What you have to do - Please print only the top portion of the entries below, ending with the line that contains "The durations of", exactly as written.

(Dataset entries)
-=-=-=-=-
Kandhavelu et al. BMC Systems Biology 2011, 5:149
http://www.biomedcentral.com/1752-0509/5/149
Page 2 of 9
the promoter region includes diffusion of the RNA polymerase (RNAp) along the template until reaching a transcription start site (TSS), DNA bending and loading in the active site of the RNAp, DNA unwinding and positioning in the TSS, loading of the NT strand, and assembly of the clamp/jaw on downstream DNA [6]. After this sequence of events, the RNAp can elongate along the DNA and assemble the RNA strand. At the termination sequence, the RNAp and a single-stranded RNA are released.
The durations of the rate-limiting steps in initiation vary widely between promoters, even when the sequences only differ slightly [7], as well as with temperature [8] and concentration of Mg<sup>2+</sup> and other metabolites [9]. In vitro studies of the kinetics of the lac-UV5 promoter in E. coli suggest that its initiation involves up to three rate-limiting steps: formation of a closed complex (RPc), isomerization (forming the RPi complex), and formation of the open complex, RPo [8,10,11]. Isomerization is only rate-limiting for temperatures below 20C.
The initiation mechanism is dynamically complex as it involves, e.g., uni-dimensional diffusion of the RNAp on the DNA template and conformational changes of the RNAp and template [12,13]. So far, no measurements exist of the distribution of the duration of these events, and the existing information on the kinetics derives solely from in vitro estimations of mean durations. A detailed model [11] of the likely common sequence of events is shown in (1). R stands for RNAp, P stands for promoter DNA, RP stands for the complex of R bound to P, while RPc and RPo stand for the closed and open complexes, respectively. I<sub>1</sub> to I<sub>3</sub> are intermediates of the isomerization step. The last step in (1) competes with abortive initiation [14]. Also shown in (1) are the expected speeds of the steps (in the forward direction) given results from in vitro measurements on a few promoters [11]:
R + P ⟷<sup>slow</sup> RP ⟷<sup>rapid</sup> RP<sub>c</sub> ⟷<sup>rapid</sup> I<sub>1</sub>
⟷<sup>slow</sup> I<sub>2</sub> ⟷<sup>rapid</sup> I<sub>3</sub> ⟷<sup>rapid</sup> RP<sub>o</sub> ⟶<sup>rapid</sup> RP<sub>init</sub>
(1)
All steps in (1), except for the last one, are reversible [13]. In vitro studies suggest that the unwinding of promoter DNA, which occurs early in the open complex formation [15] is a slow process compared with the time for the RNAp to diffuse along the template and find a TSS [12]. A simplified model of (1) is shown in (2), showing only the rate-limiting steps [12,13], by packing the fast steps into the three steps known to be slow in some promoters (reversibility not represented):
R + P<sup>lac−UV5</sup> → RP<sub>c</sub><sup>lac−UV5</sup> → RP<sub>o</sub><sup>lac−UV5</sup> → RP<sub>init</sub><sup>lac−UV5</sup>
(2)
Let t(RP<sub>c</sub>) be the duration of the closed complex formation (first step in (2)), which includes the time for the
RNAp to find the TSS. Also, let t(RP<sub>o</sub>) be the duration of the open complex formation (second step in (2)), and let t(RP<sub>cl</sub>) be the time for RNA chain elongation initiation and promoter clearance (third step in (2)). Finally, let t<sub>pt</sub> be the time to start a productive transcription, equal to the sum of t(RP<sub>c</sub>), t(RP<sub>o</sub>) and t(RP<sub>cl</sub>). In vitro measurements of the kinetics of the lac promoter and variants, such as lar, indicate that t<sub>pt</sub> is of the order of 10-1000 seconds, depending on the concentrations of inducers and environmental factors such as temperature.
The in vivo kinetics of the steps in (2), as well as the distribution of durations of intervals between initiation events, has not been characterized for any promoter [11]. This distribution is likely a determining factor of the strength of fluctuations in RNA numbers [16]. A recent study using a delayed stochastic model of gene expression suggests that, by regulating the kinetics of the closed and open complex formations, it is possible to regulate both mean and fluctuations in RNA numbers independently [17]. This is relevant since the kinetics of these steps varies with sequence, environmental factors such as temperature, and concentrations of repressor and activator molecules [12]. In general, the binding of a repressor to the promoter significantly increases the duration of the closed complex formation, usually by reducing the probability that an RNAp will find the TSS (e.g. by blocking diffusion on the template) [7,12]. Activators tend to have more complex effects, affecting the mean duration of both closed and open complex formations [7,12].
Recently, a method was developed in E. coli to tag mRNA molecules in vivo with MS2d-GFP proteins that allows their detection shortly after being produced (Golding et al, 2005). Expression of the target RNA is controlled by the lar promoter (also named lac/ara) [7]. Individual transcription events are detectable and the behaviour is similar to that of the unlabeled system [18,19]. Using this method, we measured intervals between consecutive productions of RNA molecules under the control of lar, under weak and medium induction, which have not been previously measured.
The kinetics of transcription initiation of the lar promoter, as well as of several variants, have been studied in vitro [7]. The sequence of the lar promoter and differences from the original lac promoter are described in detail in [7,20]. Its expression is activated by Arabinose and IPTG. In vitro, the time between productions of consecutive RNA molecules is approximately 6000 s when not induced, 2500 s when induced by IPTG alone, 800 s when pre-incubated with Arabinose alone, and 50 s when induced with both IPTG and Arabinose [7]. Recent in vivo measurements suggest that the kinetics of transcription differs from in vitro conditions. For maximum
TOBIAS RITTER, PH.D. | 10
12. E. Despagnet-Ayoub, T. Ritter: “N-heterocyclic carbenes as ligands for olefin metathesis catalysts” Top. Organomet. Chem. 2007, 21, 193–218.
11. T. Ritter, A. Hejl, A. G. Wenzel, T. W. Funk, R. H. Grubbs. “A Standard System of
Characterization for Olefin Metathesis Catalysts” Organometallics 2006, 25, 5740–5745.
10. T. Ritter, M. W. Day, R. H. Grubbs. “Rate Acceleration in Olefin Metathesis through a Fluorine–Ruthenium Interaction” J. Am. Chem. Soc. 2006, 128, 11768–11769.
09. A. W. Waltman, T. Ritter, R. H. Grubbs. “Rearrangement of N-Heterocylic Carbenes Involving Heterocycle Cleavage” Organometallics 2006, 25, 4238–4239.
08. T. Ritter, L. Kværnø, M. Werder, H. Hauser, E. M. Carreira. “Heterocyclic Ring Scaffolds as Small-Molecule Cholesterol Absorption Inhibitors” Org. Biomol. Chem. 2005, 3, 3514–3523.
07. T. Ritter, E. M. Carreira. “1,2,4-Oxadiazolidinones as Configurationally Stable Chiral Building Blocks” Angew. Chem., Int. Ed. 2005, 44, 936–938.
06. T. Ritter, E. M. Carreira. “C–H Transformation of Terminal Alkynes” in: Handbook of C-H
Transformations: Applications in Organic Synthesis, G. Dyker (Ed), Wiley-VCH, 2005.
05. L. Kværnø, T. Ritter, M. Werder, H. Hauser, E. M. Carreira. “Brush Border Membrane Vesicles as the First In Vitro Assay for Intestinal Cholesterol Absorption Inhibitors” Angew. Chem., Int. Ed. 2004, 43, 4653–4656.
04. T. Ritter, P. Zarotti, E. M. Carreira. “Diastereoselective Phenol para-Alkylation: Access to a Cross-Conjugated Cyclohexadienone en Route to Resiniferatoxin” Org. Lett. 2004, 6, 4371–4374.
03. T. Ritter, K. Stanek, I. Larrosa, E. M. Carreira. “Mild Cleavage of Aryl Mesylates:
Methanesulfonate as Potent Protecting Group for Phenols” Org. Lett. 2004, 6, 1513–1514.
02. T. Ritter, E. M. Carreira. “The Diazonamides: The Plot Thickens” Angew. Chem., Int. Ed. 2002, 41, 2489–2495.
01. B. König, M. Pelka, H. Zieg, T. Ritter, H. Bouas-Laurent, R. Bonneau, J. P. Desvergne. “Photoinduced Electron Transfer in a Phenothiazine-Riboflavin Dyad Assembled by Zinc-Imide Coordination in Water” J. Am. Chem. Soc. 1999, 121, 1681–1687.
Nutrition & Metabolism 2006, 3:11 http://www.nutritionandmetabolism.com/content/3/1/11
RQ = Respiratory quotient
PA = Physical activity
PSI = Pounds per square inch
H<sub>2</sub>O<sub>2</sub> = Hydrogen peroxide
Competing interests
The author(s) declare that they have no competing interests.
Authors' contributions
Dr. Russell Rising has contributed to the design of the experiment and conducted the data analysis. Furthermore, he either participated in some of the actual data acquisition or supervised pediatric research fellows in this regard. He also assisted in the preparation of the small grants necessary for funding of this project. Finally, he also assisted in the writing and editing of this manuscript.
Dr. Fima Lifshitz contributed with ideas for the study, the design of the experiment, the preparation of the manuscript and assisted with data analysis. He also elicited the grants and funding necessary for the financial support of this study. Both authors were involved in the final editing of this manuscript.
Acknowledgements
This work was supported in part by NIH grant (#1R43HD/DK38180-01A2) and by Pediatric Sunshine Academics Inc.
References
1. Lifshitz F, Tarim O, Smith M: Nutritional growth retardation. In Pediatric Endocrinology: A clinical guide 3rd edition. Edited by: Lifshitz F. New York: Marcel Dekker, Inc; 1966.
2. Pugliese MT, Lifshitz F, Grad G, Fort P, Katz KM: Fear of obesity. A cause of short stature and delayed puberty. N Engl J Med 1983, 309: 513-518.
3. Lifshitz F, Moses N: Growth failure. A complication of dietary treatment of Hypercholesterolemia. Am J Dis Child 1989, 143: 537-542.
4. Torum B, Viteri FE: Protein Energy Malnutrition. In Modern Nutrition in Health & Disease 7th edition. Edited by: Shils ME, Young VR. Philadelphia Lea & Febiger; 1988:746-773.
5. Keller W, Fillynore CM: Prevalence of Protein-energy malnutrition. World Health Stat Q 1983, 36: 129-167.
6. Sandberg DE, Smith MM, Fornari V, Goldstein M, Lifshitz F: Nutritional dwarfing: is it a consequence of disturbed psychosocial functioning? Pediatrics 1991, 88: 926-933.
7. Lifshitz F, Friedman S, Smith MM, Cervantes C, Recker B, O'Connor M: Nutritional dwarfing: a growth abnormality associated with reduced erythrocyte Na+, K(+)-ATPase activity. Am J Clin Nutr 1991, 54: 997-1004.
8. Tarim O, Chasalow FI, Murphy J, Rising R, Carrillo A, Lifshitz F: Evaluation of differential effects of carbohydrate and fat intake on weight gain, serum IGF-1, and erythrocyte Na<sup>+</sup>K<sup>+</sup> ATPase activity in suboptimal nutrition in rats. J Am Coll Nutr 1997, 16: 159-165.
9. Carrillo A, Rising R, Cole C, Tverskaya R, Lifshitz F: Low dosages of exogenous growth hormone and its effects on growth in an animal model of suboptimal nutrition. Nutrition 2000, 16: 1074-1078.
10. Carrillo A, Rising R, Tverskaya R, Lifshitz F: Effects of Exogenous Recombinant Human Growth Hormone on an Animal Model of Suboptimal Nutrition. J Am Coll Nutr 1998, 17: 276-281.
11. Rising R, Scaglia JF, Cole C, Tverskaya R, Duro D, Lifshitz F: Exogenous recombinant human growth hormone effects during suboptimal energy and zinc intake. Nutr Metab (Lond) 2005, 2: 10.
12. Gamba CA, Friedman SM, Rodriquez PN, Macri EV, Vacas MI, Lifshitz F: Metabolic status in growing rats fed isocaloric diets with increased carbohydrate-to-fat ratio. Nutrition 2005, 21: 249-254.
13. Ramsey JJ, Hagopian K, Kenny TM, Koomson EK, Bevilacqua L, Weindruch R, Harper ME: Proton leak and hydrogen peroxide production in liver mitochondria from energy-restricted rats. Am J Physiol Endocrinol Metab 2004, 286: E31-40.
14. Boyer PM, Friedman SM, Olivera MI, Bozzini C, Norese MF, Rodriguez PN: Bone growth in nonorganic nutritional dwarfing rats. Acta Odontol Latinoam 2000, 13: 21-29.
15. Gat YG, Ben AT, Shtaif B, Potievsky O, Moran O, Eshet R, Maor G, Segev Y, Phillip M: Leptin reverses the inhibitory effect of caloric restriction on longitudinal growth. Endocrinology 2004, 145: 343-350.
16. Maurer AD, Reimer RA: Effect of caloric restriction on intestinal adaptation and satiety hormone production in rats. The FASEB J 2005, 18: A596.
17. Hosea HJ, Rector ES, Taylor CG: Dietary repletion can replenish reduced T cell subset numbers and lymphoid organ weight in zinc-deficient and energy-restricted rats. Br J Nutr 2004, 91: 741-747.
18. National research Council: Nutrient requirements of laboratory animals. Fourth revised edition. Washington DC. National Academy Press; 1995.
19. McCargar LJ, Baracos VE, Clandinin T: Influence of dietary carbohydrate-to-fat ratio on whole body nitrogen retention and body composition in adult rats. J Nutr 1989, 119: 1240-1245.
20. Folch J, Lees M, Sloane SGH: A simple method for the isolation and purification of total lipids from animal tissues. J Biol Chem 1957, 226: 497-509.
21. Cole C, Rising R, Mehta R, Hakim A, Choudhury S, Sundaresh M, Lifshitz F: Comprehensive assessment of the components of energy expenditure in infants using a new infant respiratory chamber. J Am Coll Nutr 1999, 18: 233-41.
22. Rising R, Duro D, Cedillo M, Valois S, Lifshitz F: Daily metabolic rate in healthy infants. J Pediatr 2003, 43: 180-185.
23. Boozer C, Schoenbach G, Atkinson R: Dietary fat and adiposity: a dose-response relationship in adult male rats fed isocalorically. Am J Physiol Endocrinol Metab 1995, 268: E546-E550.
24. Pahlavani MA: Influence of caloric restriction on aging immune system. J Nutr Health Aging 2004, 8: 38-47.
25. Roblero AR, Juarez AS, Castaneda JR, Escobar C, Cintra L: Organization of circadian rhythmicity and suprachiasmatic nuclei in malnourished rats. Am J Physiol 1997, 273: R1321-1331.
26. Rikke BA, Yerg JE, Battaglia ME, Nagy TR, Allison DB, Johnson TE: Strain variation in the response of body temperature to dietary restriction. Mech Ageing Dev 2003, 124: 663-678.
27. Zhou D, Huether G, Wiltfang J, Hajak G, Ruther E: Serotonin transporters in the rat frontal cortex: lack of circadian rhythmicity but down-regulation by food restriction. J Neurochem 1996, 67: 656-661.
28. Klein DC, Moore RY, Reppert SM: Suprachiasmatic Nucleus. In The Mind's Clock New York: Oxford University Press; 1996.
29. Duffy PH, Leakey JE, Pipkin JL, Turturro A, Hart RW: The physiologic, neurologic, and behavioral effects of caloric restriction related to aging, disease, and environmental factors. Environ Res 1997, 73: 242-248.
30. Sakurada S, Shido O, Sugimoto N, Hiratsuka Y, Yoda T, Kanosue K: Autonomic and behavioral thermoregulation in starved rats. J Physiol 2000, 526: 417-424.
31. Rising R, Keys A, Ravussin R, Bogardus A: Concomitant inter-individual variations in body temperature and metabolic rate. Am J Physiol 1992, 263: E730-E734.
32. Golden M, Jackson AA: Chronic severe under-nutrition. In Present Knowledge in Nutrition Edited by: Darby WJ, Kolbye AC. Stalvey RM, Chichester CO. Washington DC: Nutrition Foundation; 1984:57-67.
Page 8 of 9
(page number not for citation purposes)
-=-=-=-=-
Answer to the problem -
Kandhavelu et al. BMC Systems Biology 2011, 5:149
http://www.biomedcentral.com/1752-0509/5/149
Page 2 of 9
the promoter region includes diffusion of the RNA polymerase (RNAp) along the template until reaching a transcription start site (TSS), DNA bending and loading in the active site of the RNAp, DNA unwinding and positioning in the TSS, loading of the NT strand, and assembly of the clamp/jaw on downstream DNA [6]. After this sequence of events, the RNAp can elongate along the DNA and assemble the RNA strand. At the termination sequence, the RNAp and a single-stranded RNA are released.
The durations of the rate-limiting steps in initiation vary widely between promoters, even when the sequences only differ slightly [7], as well as with temperature [8] and concentration of Mg<sup>2+</sup> and other metabolites [9]. In vitro studies of the kinetics of the lac-UV5 promoter in E. coli suggest that its initiation involves up to three rate-limiting steps: formation of a closed complex (RPc), isomerization (forming the RPi complex), and formation of the open complex, RPo [8,10,11]. Isomerization is only rate-limiting for temperatures below 20C.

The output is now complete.